- **Text shown**:

[START]

Our ongoing success is dependent upon the continued availability of certain key employees.

 

Our business would be adversely affected if the services of Daniel B. O’Brien ceased to be available to us since we currently do not have any other employee with an equivalent level of expertise in and knowledge of our industry. If Mr. O’Brien no longer served as our President and Chief Executive Officer, we would have to recruit one or more new executives, with no real assurance that we would be able to engage a replacement executive with the required skills on satisfactory terms. The market for skilled employees is highly competitive, especially for employees in the fields in which we operate. While our compensation programs are intended to attract and retain qualified employees, there can be no assurance that we will be able to retain the services of all our key employees or a sufficient number to execute our plans, nor can there be any assurances that we will be able to continue to attract new employees as required.

 

Item 1B. Unresolved Staff Comments.

 

Not applicable.

 

Item 1C. Cybersecurity.

 

Companies such as ours face a variety of risks, including financial reporting, legal, credit, liquidity, operational, health, safety and cybersecurity risks. The Board believes an effective risk management system will (1) identify the material risks that we face in a timely manner, (2) communicate necessary information with respect to material risks to senior executives and, as appropriate, to our directors (3) implement or oversee implementation of appropriate and responsive risk management and mitigation strategies consistent with our risk profile, and (4) integrate risk management into our decision-making.

[END]

- **Job**:
Decide whether each statement agrees with the filing excerpt, answering yes or no and quoting the deciding words: (a) the company currently has another employee whose expertise equals Mr. O'Brien's; (b) the company's compensation programs ensure that all key employees will be retained; (c) Item 1B, Unresolved Staff Comments, is marked as not applicable. The lines that come next are drawn from a separate source.

- **Data segment**:
[START]

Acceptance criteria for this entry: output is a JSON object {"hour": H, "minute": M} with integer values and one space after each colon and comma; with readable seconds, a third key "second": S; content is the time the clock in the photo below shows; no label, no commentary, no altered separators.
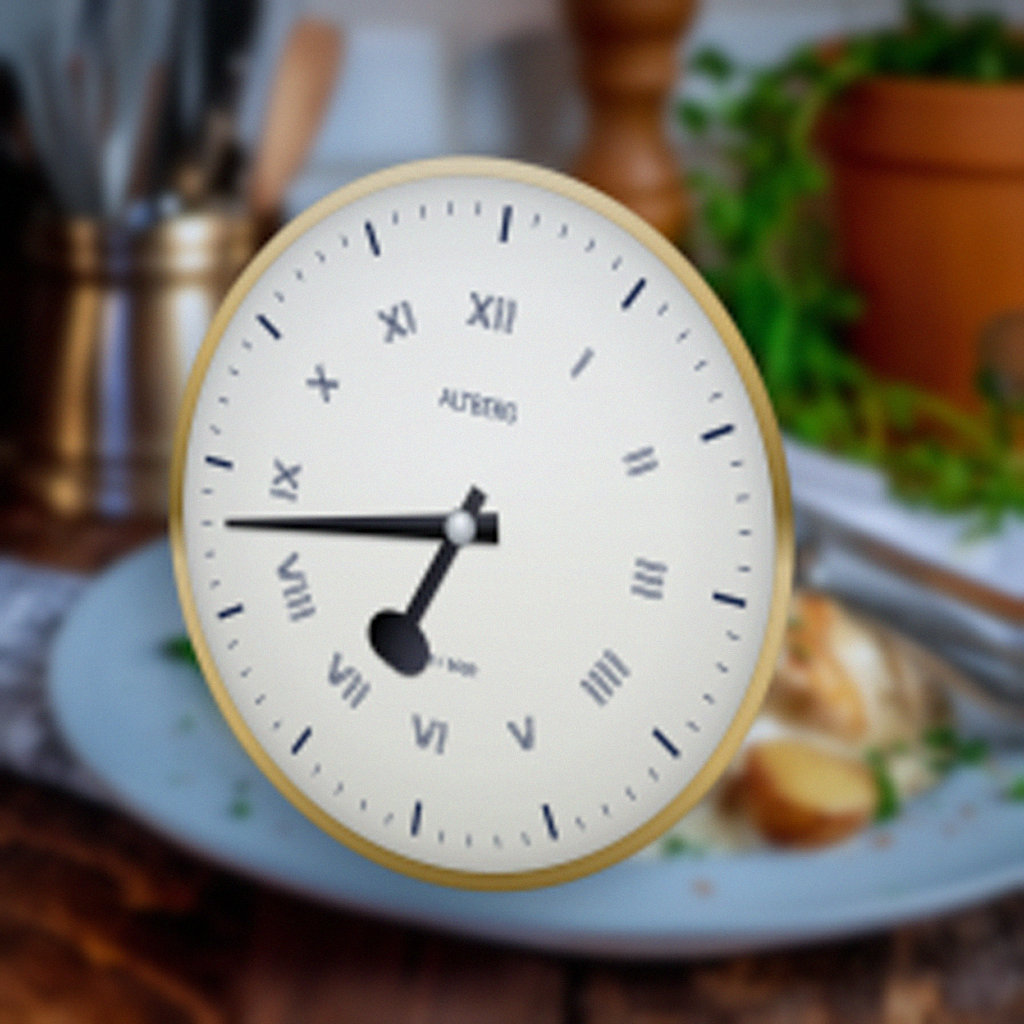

[END]

- **Correct result**:
(a) No: "we currently do not have any other employee with an equivalent level of expertise in and knowledge of our industry."
(b) No: "there can be no assurance that we will be able to retain the services of all our key employees."
(c) Yes: "Not applicable."